(Stored items)
===
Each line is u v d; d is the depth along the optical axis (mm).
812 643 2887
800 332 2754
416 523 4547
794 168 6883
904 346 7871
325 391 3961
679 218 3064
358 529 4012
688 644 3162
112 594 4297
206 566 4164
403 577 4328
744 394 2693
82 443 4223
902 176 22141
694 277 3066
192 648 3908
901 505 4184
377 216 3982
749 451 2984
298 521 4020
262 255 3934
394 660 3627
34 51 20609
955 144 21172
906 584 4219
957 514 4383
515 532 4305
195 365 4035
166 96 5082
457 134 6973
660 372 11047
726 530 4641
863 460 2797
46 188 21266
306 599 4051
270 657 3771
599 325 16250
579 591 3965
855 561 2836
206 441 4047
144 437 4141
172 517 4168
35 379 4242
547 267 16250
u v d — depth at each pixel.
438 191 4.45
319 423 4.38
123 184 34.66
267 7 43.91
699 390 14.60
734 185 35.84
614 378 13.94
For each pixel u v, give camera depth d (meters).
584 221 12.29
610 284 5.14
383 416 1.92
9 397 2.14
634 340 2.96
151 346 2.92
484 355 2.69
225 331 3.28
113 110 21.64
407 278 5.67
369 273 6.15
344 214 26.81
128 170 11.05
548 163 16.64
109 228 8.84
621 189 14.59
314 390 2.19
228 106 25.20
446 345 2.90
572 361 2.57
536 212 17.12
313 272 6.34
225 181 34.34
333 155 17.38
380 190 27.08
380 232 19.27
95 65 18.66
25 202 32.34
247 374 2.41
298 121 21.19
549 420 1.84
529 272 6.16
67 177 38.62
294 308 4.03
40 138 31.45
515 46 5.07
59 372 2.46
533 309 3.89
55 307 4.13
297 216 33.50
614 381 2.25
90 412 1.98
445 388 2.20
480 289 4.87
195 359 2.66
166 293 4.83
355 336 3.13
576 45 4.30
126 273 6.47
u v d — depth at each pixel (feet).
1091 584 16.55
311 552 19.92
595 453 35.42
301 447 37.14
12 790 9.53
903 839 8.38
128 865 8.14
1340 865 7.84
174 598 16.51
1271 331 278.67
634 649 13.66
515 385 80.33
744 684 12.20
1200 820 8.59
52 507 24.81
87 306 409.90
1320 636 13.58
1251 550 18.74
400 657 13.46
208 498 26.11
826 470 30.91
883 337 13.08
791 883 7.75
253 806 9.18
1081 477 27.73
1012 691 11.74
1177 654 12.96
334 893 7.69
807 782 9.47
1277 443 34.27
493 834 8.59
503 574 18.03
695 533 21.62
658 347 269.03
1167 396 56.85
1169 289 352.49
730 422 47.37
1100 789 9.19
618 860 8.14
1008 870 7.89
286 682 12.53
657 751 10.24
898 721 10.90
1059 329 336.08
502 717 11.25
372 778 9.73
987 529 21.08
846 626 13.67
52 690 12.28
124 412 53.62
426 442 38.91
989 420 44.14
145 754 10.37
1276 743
===
> [ABOUT THIS EXERCISE]
In the entries above, the lines between the one holding "113 110 21.64" and the one holding "380 232 19.27", inclusive, are to be printed exactly as written, and those alone.

> [TASK RESULT]
113 110 21.64
407 278 5.67
369 273 6.15
344 214 26.81
128 170 11.05
548 163 16.64
109 228 8.84
621 189 14.59
314 390 2.19
228 106 25.20
446 345 2.90
572 361 2.57
536 212 17.12
313 272 6.34
225 181 34.34
333 155 17.38
380 190 27.08
380 232 19.27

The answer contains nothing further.